Student teams were invited to participate in either the prototype or urban concept categories.
In the prototype category, which the ShopGirls entered, teams entered futuristic prototypes that were streamlined vehicles focused on maximizing fuel efficiency through innovative design elements, such as drag reduction.
For the urban concept category, which the Granite Falls boys entered, teams built more road worthy fuel-efficient vehicles. Aimed at meeting the real-life needs of drivers, these vehicles are closer in appearance to the cars seen on roads today.
In both categories, teams could use any conventionally available energy source, such as diesel, gas and liquid petroleum gas, or alternative fuels such as hydrogen, biomass and solar.

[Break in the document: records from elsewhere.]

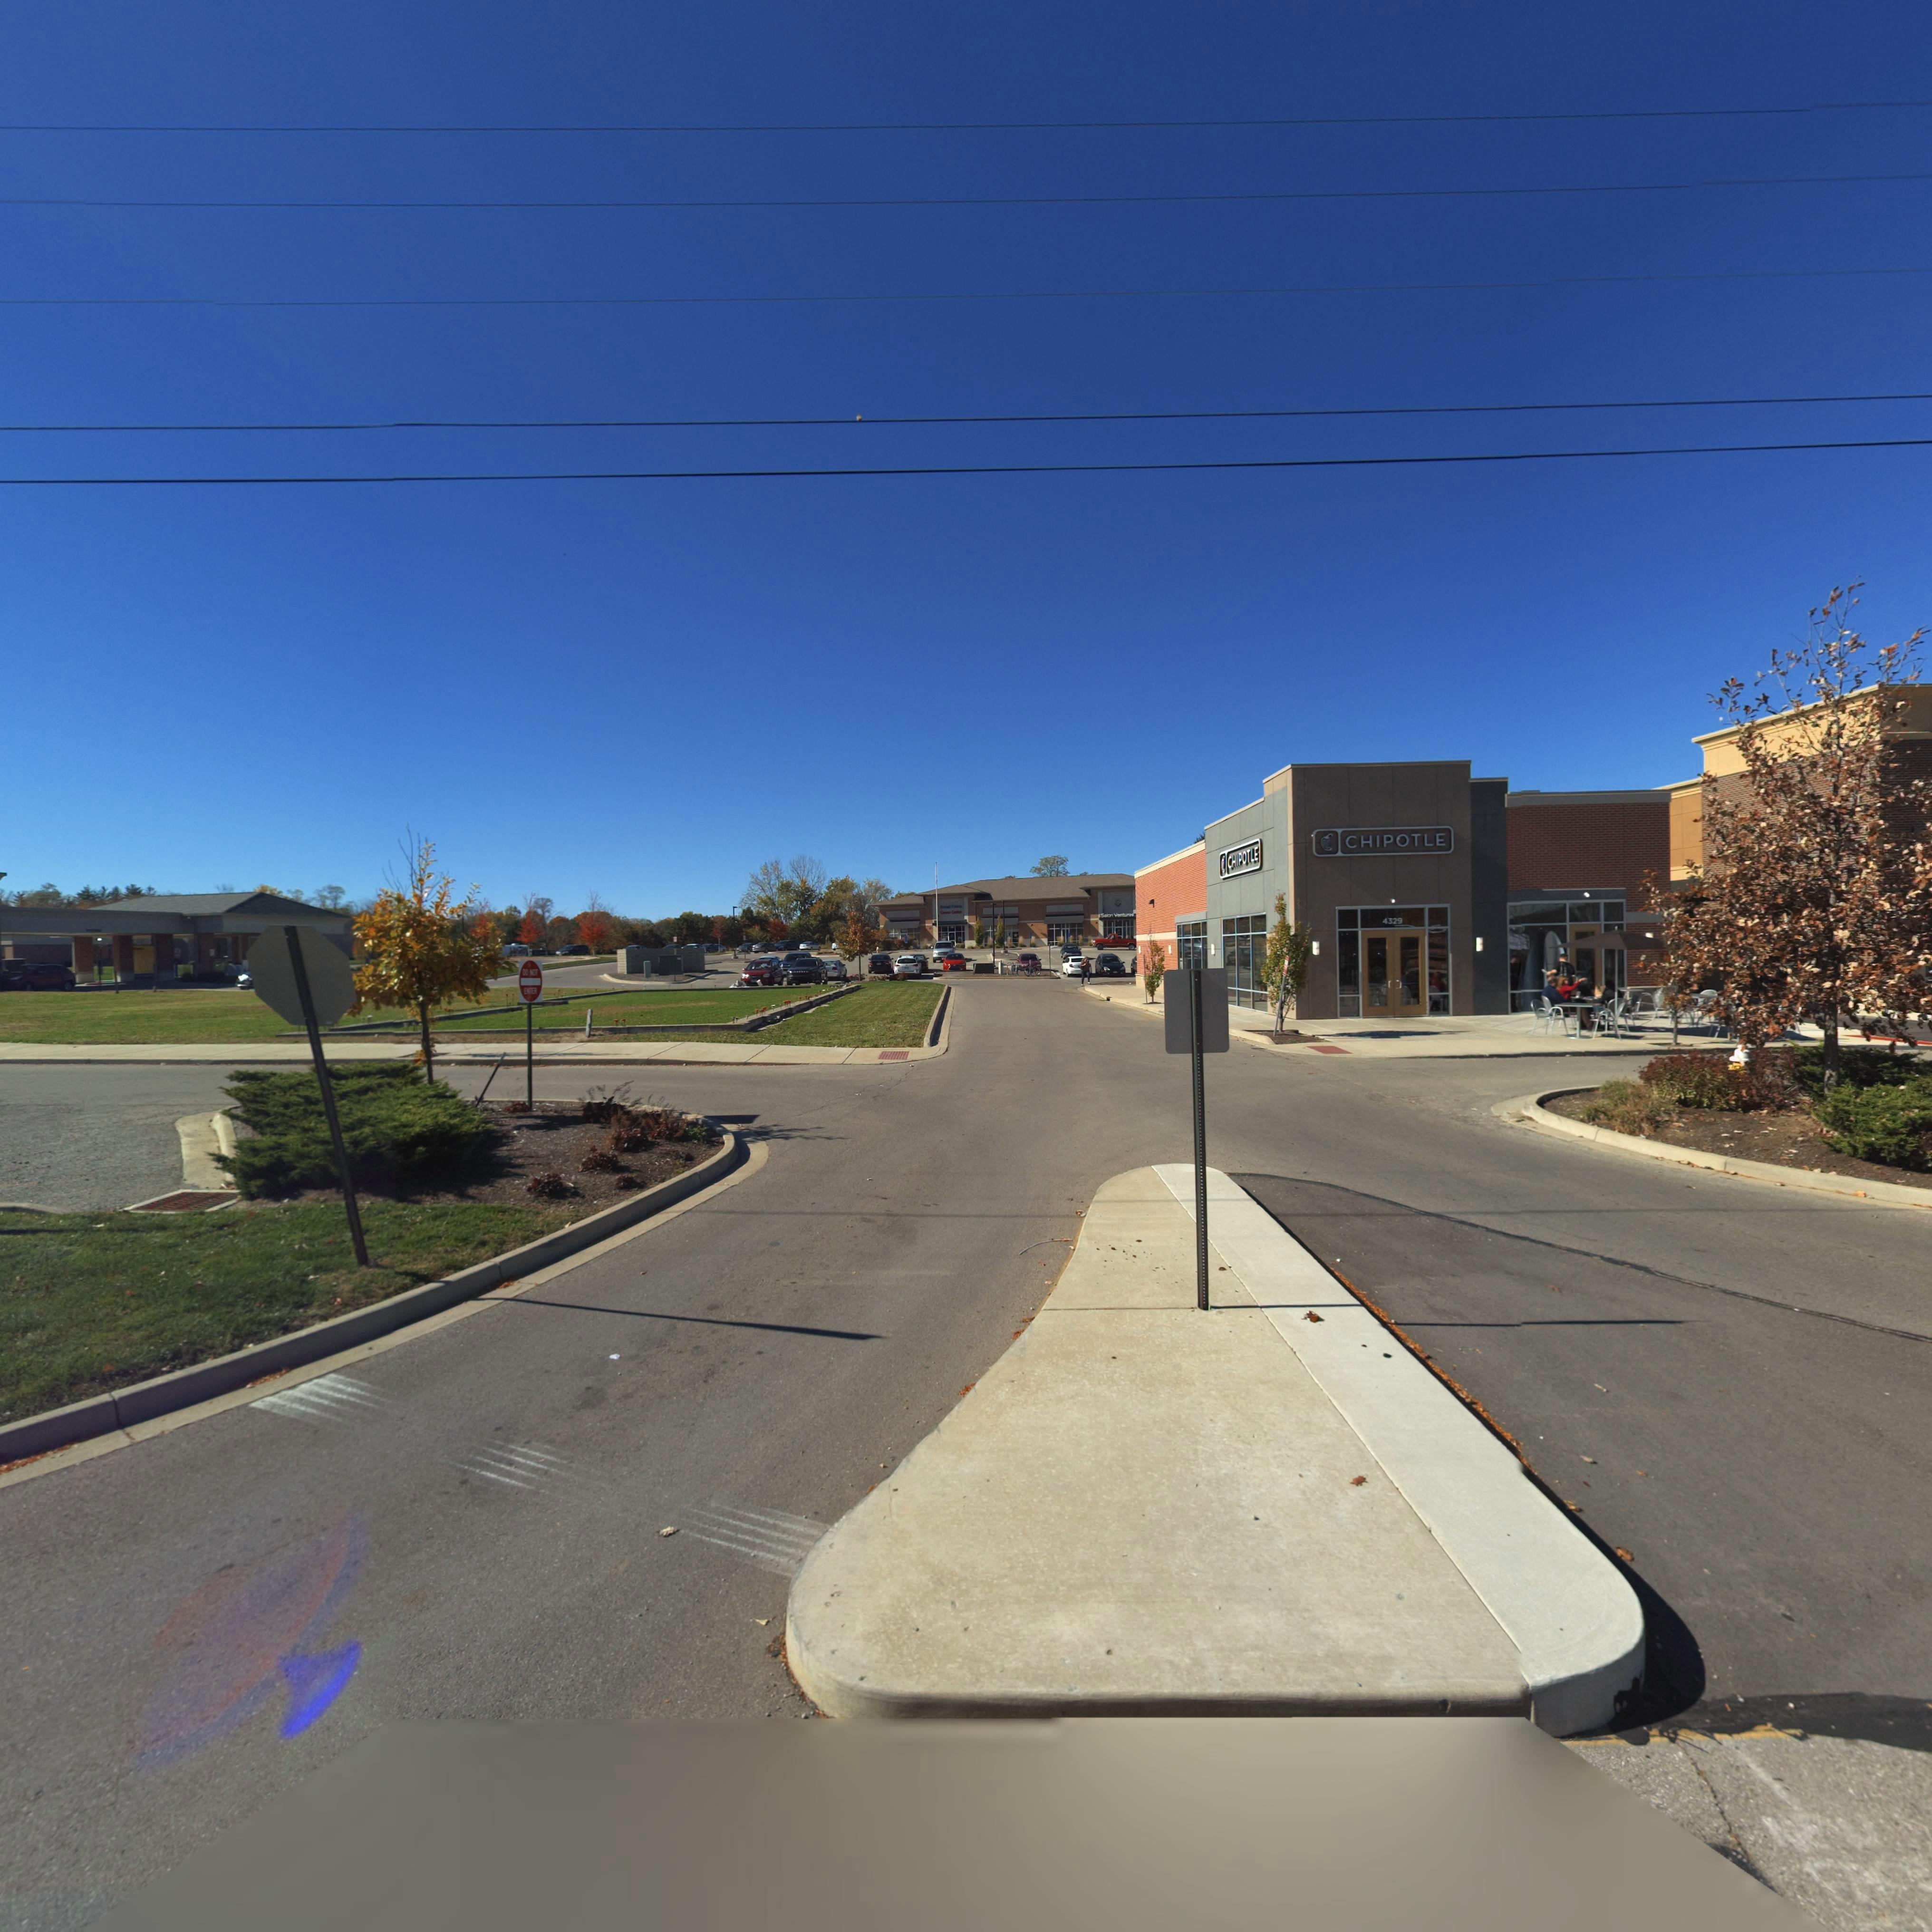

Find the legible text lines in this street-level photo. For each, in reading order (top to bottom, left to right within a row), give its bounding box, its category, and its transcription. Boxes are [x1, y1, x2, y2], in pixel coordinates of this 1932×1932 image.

[1344, 832, 1447, 849] BusinessName: CHIPOTLE
[1227, 845, 1259, 870] BusinessName: CHIPOTLE
[1381, 917, 1403, 925] StreetNumber: 4329
[522, 968, 539, 976] None: DO NOT
[523, 987, 538, 995] None: ENTER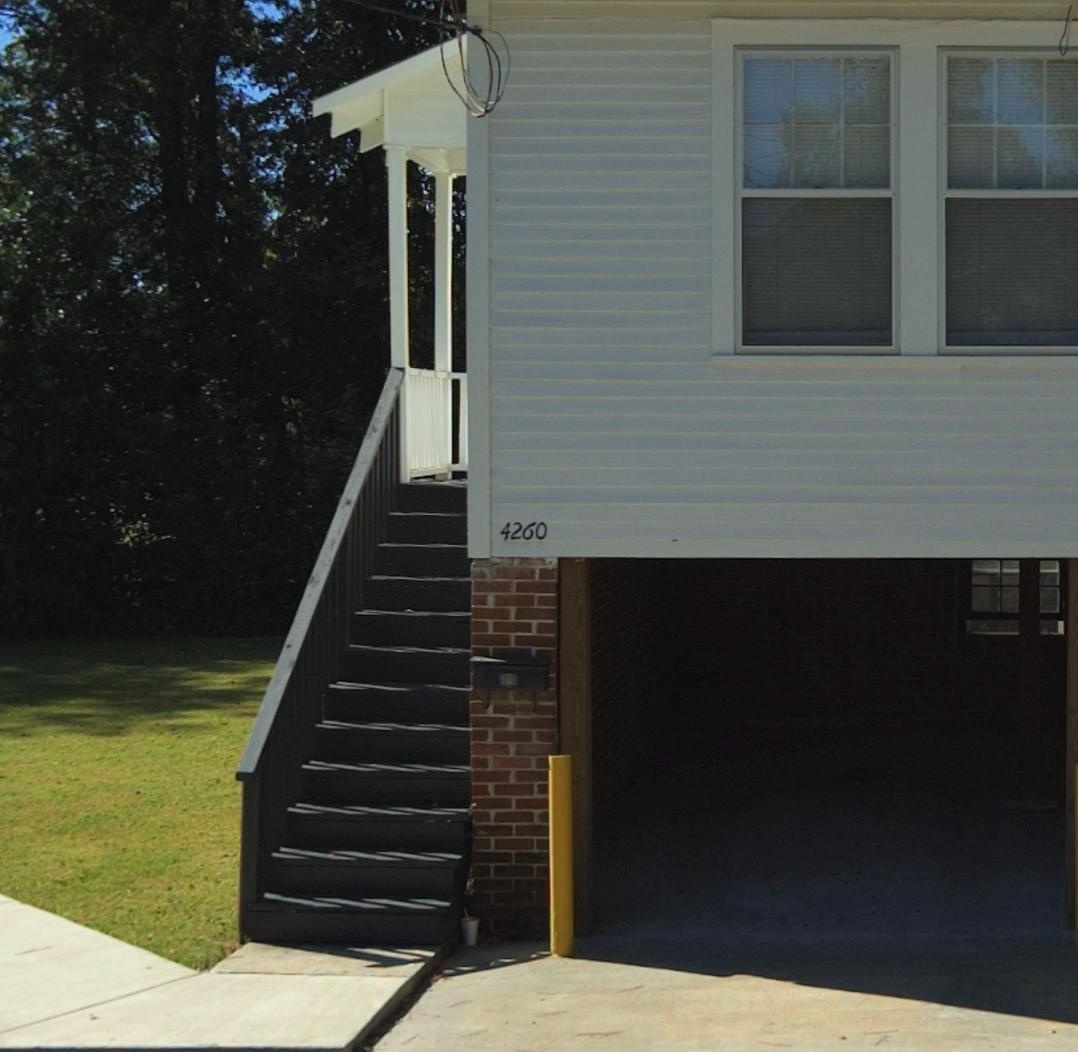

The ShopGirls were one of three teams to win a $500 safety award for the most extensive efforts to comply with the safety regulations. They also won $1,000 for winning their diesel category.
There were plenty of thrills for the boys’ team.
Their two-seater was picked to give Shell President Marvin Odum a loop around the course for the parade lap.
“It was great,” said James Vest, a junior.
The boys’ car didn’t meet the weight requirements to compete, but it was allowed to participate.
“It got a lot of attention,” Waldron, a sophomore.
Michael Werner, the industrial arts teacher who worked with the girls’ and boys’ teams, said both groups should feel good about what they have accomplished over the long and grueling months of building their cars from scratch.
“Both cars were really high-quality cars and held their own,” he said.